◆ EXTRACT
And you'll receive the interest now in the context of your life insurance instead of paying it to a bank. As long as you have a large amount of money in the policy, this is my opinion, as long as you have a large amount of money in the policy and as long as you have a relatively low usage from the contract, the contract can stay healthy and the plan can work.

Where I get nervous is if the plans are pushed to the extreme and you're taking out a $420,000 loan on a $475,000 policy and you're taking it out without any plans of paying it back within a couple – within a few years. Then I think basically the contracts start to blow up.

They start to get out of hand and they have to be managed carefully. So as with anything with life insurance, it's a crazy complicated idea, which is why you can't explain it to your 14-year-old, but that's fundamentally how it works. So that's probably the question. Since he's talking about these paid-up additions where I can continue to pay into the policy and then use that almost as a savings account, he was talking that, "Hey, you put in – this year you only have $5,000 to put in an addition.

That's great. Next year you only have $1,000. The next year you have $10,000. And then the following year you need to pull money out." He goes, "That's fine. You can pull money out at any time and you'd never have to pay it back." Yeah. And so that's the kind of language that is often used that makes me nervous.

And in a sense, it is technically correct. As long as the policy dividend rate is being paid out and it's substantial, as long as those interest payments are covered and as long as the policy stays in force, you don't technically ever have to pay the loan back. However, if something changes, if there are – there's a significant decrease in dividends or if you stop paying premiums or if interest rates – well, if interest rates rise, dividends would follow.

But if there's a substantial change, then the policy can start to be – the policy can start to be on thin ice. I can't actually explain this verbally. If I had an insurance license, which I don't anymore, and if I were selling life insurance, which I don't, I would be sitting with you and I would show you and I would illustrate a couple of different scenarios.

And here's why this is very important. Back in the '80s, a lot of life insurance policies were sold under very optimistic assumptions. And in the illustrations that you have seen, there will be some kind of assumption that has been made as far as what rate of return is this policy earning on its cash values.

If that assumption turns out to be right, everything will function as has been illustrated to you. But if that assumption turns out to be wrong, then things will change. Life insurance illustrations are not guaranteed pro forma representations of how something will function. They are illustrations of how something would function under certain circumstances.

So that's where it's impossible for someone like me to comment on it until or unless you see what the actual assumptions were. So back in the '80s, a lot of people were buying life insurance policies and the dividend rate that was being assigned as crediting to the policy might have been 12%, 13%, 14%, 15%, which is insanely high when compared to the historical return of life insurance.

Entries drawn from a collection
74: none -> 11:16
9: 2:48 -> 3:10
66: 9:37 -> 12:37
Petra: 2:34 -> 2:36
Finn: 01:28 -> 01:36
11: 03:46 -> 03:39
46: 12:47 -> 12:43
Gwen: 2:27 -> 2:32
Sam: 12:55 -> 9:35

◆ THE TASKS
1. According to the life insurance passage, why can't the speaker comment on a policy without seeing its actual assumptions? Answer in one to three sentences.
2. Pick up the life insurance passage after its last sentence and carry it forward.

◆ SOLVED TASKS
1. Life insurance illustrations are not guaranteed representations. They only show how a policy would function under certain circumstances, including an assumed rate of return on its cash values. If that assumption proves right, the policy works as illustrated, but if it proves wrong, things change.

2.
Remember always that life insurance, when the company is investing your premiums and you're using the life insurance policy that's drawn on the company's general portfolio, the vast majority of that portfolio is invested in fixed income securities, which are always going to have a lower rate of return than something like stocks.

Life insurance companies have to invest their money very, very conservatively because they have major draws on the money, major potential draws on the money. They have to have the portfolio set to make big payments out when they pay out death benefits. So because of that, life insurance portfolios will generally perform more like a fixed income fund than they will like a stock fund in terms of long-term rates of return.

And so many life insurance agents sold these policies and represented them at 12%, 13%, 14% interest rates. And then all throughout the '90s and then the 2000s, interest rates plummeted. And today, they've been historically low for historically long. Well, those policies started to blow up. And by blow up, I mean you needed to write big premium payments.

A lot of them were sold using the terminology which is now banned in the industry called vanishing premium, where it was sold under the idea that you can purchase this contract, you can pay the premium, but then over time, you won't have to pay the premium anymore. The premium will vanish.

And if everything had performed as it was illustrated, that would have worked. But because interest rates declined, that didn't work. Now, in today's world, it's much safer because the companies, generally, as long as it's an ethical company, they are going to make sure that those illustrations are run at something close to today's rates.

And today's rates are historically low. And so it's unlikely to have those major changes in the policy. And so you're much safer with your illustration. And I've kind of gotten off in the ditch with my explanation. I forgot the question that you asked. Go ahead, Ken, with your response and follow-up question, please.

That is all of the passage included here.